# Your objective:
Within the following material, tally each line that contains the string "diff". Give the tally only.

(Dataset excerpts)

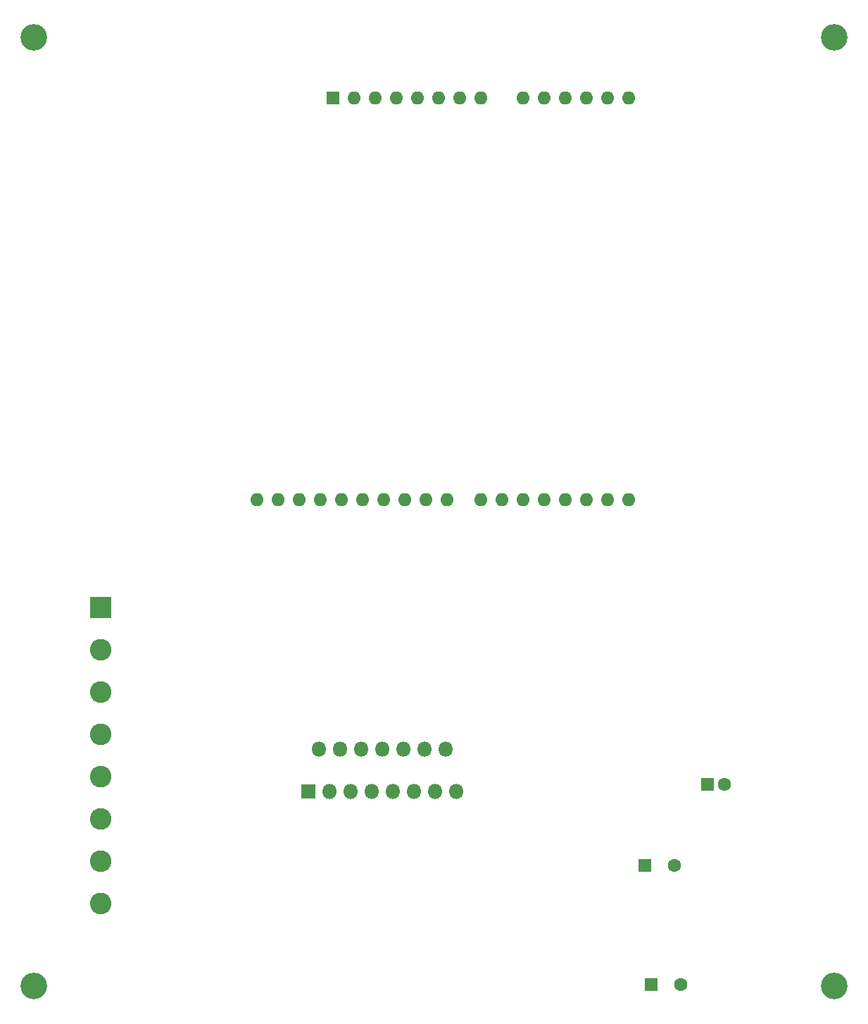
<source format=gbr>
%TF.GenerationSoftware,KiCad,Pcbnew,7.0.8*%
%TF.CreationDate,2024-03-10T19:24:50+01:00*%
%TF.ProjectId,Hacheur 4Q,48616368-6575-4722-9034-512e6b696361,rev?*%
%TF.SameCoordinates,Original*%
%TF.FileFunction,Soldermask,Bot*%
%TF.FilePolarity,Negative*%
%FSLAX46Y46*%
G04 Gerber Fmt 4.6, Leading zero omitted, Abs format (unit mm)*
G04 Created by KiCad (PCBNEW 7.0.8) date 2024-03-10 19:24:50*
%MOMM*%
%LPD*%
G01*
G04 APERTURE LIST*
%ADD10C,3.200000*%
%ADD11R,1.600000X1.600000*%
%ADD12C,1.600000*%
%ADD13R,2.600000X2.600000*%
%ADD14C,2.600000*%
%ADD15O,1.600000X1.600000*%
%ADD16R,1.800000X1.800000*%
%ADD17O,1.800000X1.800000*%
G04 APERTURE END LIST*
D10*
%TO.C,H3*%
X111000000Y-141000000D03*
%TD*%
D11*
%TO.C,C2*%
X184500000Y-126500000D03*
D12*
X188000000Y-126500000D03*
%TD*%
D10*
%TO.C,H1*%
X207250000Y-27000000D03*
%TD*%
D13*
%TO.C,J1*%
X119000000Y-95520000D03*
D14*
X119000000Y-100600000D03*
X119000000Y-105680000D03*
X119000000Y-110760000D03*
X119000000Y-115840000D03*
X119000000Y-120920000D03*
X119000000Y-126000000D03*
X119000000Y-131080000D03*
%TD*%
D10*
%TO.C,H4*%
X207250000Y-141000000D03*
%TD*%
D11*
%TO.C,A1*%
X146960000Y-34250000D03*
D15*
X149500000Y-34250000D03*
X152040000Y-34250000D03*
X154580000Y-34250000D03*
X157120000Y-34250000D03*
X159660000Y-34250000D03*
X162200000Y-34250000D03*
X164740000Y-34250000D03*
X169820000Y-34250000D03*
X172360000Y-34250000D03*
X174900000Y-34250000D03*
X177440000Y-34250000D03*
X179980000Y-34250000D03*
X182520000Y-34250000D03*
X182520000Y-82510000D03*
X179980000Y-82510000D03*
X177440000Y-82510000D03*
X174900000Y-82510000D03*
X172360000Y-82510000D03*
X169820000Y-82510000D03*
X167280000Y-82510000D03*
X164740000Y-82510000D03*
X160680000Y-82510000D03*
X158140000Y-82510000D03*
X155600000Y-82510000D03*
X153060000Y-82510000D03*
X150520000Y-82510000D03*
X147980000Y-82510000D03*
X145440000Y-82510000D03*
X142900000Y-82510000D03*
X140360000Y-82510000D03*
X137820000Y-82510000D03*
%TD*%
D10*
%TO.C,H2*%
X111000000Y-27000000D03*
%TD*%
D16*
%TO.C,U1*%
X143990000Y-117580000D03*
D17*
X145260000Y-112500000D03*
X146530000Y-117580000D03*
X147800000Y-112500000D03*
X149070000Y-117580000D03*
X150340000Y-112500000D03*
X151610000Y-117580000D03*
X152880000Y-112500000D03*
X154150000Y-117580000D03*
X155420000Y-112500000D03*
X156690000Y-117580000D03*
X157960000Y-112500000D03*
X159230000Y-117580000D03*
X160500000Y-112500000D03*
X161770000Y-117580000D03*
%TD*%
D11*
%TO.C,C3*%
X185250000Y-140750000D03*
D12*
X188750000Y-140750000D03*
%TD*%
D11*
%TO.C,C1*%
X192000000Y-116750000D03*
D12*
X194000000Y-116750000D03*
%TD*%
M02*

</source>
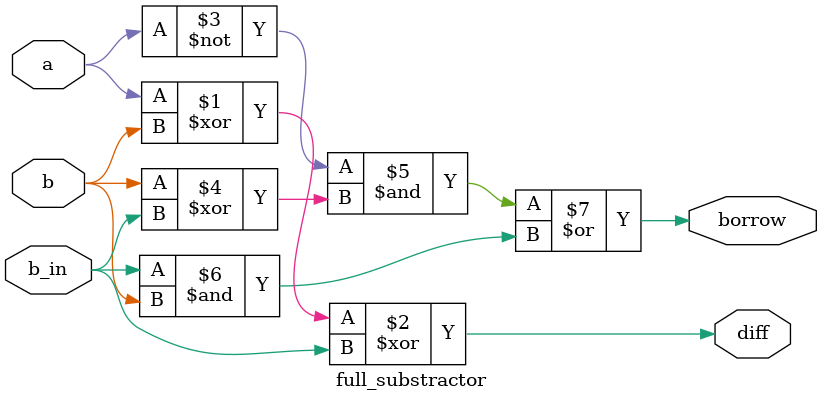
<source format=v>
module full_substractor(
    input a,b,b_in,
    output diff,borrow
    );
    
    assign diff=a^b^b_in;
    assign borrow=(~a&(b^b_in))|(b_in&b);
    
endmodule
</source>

(End Dataset excerpts)

# Answer below:
2